О гномах и сиротке Марысе - стр. 17
Собачонка визжит от обиды, от боли, скулит, извивается, а деться некуда – сени заперты. Наконец умаялась хозяйка и отшвырнула палку в сторону. Бедняга Жучка, поджав хвост, с жалобным визгом уползла в хлев и там до самого вечера бока зализывала. На следующий день крестьянка заперла кота и Жучку в чулан, поставила горшки в печь и пошла к соседке.
Посидела, поболтала, вернулась – а дома сущий ад! Кот с собакой в чулане дерутся – только шерсть клочьями летит; печь открыта, горшки пустые, сковородка блестит, будто её вымыли, а младенец в колыбели орёт, надрывается. Схватилась крестьянка за голову. Но потом взяла её злость, сжала она кулаки и говорит:
– Погоди ж ты, вор проклятый! Я не я буду, коли тебя не подстерегу!
И подошла с этими мыслями к подкидышу, который орал благим матом. Кормит бедная мать ребёнка, а у самой слёзы градом катятся: не узнать Ясека! Раньше, бывало, сядет с ним на порог, и, кто ни пройдёт, все на него любуются: другого такого мальчика во всей деревне не сыскать! А теперь с этаким страшилищем и людям на глаза показаться стыдно.
Не улыбается, не лепечет, ручонками к материнским бусам не тянется, лежит одутловатый, морщинистый, лысый, точно старикашка.

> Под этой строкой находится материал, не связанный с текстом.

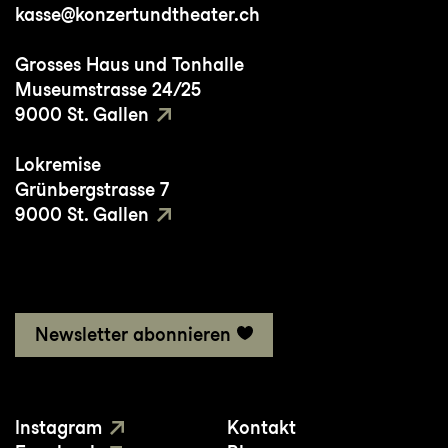
kasse@konzertundtheater.ch
Grosses Haus und Tonhalle
Museumstrasse 24/25
9000 St. Gallen
Lokremise
Grünbergstrasse 7
9000 St. Gallen
Newsletter abonnieren
Instagram
Kontakt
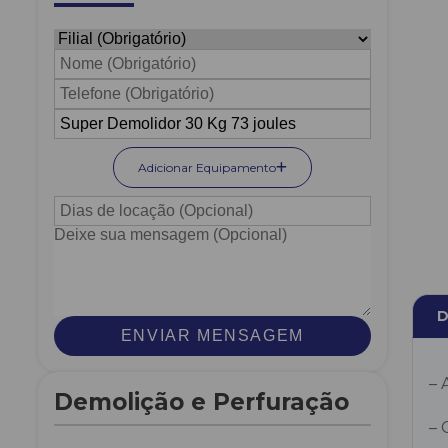
Adicionar Equipamento
D
ENVIAR MENSAGEM
– 
Demolição e Perfuração
– 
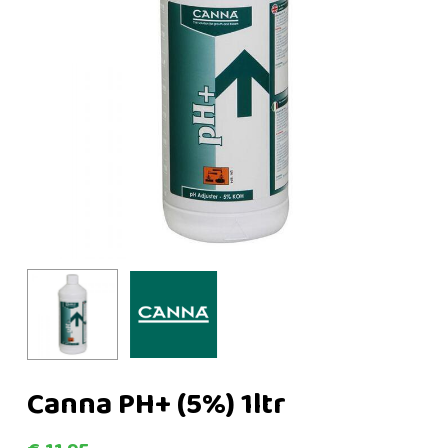
Canna PH+ (5%) 1ltr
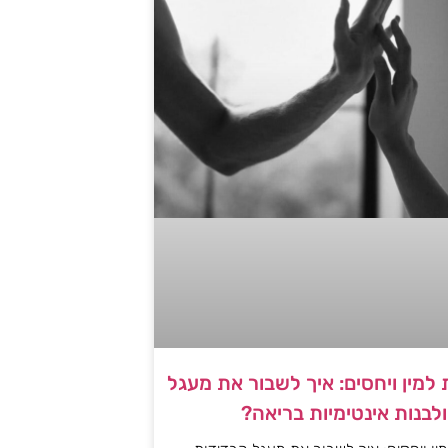
למין ויחסים: איך לשבור את מעגל
לבנות אינטימיות בריאה?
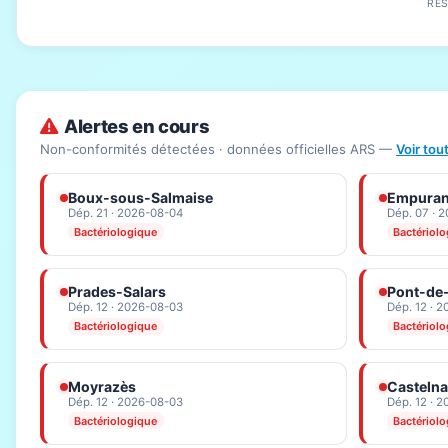
RÉ
Alertes en cours
Non-conformités détectées · données officielles ARS —
Voir tou
Boux-sous-Salmaise
Empura
Dép. 21 · 2026-08-04
Dép. 07 · 
Bactériologique
Bactériol
Prades-Salars
Pont-de-
Dép. 12 · 2026-08-03
Dép. 12 · 
Bactériologique
Bactériol
Moyrazès
Casteln
Dép. 12 · 2026-08-03
Dép. 12 · 
Bactériologique
Bactériol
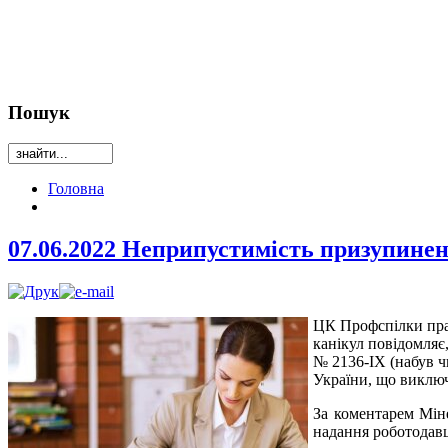
Пошук
Головна
07.06.2022 Неприпустимість призупинен
ЦК Профспілки прац
канікул повідомляє
№ 2136-IX (набув ч
України, що виключ
За коментарем Мін
надання роботодавц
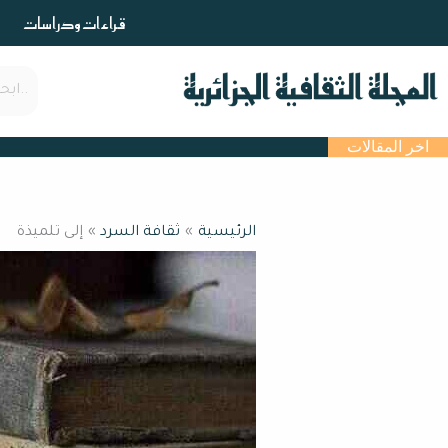
خطي
قراءات ودراسات
لى
لمحتوى
اخر المقالات
الرئيسية
ثقافة السرد
إلى تلميذة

И расти не растёт, одна голова наливается, большущая, тяжёлая, как дыня.
Одно слово – урод!
Уж чего-чего она ни делала, чтобы порчу отвадить: и три уголька раскалённых, три крошки хлебные в воду бросала; и в бузинном отваре его купала – верное средство от дурного глаза; и барашками с вербы окуривала, и щепой трухлявой ивы, что на распутье растёт, – ничего не помогло. А тут ещё и в хозяйстве убыток! Еды на двух мужиков наварит, а домой вернётся – есть нечего.

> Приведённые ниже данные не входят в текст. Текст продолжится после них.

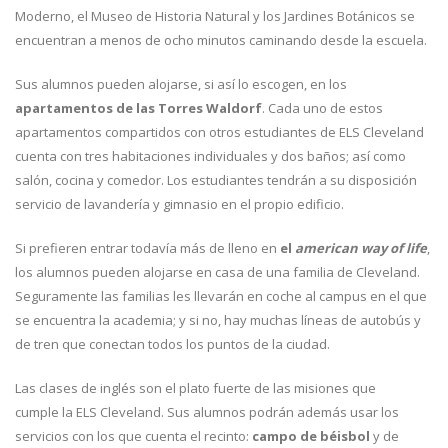
Moderno, el Museo de Historia Natural y los Jardines Botánicos se
encuentran a menos de ocho minutos caminando desde la escuela.
Sus alumnos pueden alojarse, si así lo escogen, en los
apartamentos de las Torres Waldorf
. Cada uno de estos
apartamentos compartidos con otros estudiantes de ELS Cleveland
cuenta con tres habitaciones individuales y dos baños; así como
salón, cocina y comedor. Los estudiantes tendrán a su disposición
servicio de lavandería y gimnasio en el propio edificio.
Si prefieren entrar todavía más de lleno en
el
american way of life
,
los alumnos pueden alojarse en casa de una familia de Cleveland.
Seguramente las familias les llevarán en coche al campus en el que
se encuentra la academia; y si no, hay muchas líneas de autobús y
de tren que conectan todos los puntos de la ciudad.
Las clases de inglés son el plato fuerte de las misiones que
cumple la ELS Cleveland. Sus alumnos podrán además usar los
servicios con los que cuenta el recinto:
campo de béisbol
y de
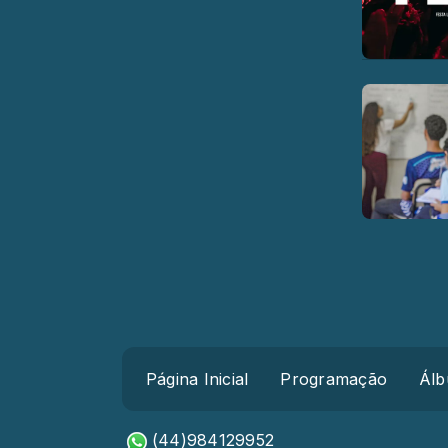
Página Inicial
Programação
Álb
(44)984129952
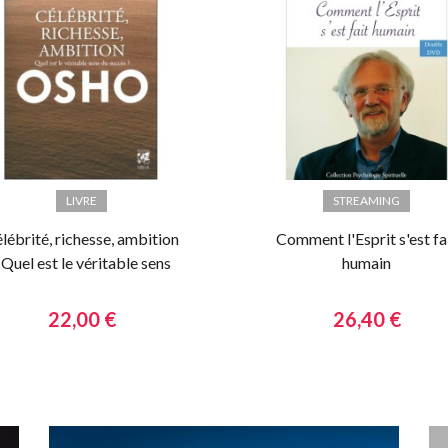
LIVRE
STREAMING
lébrité, richesse, ambition
Comment l'Esprit s'est fa
 Quel est le véritable sens
humain
du succès ?
22,00 €
26,40 €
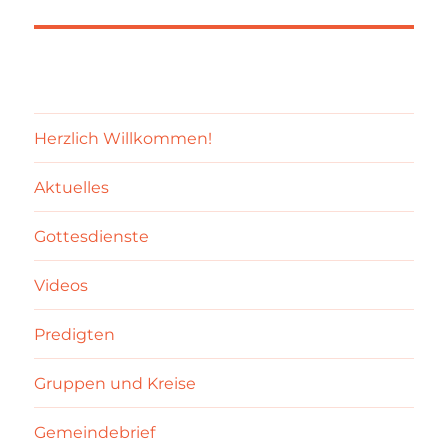
Herzlich Willkommen!
Aktuelles
Gottesdienste
Videos
Predigten
Gruppen und Kreise
Gemeindebrief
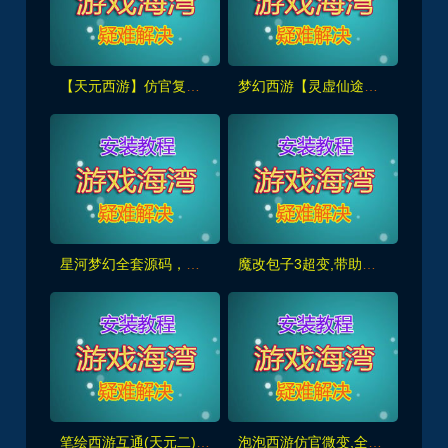
【天元西游】仿官复古第三版,仿官版,一键组队助战，带全套源码+玩法攻略+局域外网架设教程
梦幻西游【灵虚仙途重置版】群服版,最新全套源码+玩法攻略+内置GM+详细搭建教程
星河梦幻全套源码，助战组队,千变万化系统,神兵灵石打造系统，挂机抽奖月卡等+局域外网教程
魔改包子3超变,带助战,功德系统-神器系统-战备系统-灵气系统-转生系统等，带全套源码+局域外网教程
笔绘西游互通(天元二),仿官复古互通端,一键组队助战，带全套源码+局域外网教程
泡泡西游仿官微变,全套源码，武神坛之战,挂机系统,抽奖系统,巅峰赛,千变万化-共享背包+局域外网教程+攻略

– С ребёночка что взять, – говорила несчастная женщина. – Но уж вору этому я не спущу! Ни за что не спущу!
На другой день наварила она горшок капусты и горшок гороха, нажарила целую сковороду свиных шкварок, поставила в печь, закрыла её, покормила ребёнка, взяла с собой кота и Жучку и ушла. Но ушла недалеко – схоронилась за углом и поглядывает в окошко.
Видит – приподнялся ребёночек, сел в колыбели, озирается по сторонам: нет ли кого в избе? Потом выкарабкался из колыбели – и шасть к печке! Подошёл, открыл заслонку, потянул носом, жмурясь от удовольствия – очень уж вкусно шкварками запахло, – и стал искать ложку. А ложки были высоко, на полочке, никак не достать. Вот он влез на сундук, взял ложку побольше, выдвинул из печи горшок с капустой, шкварками заправил, добавил гороху и давай уплетать за обе щеки.
Тут крестьянка струхнула не на шутку, руками всплеснула и побежала за соседкой. Воротились обе, видят – в горшках уже на донышке осталось, а он всё сопит да уплетает. Съел капусту, съел горох, поскрёб ложкой по дну, наклонил сковородку, вылизал, задвинул горшки в печь и стал, как хозяин, по избе расхаживать, во все уголки заглядывать. Крестьянка даже зубами заскрипела. А он себе похаживает, глазами шарит. Нашёл яйцо под кошёлкой, смотрит, как на невидаль, головой огромной качает.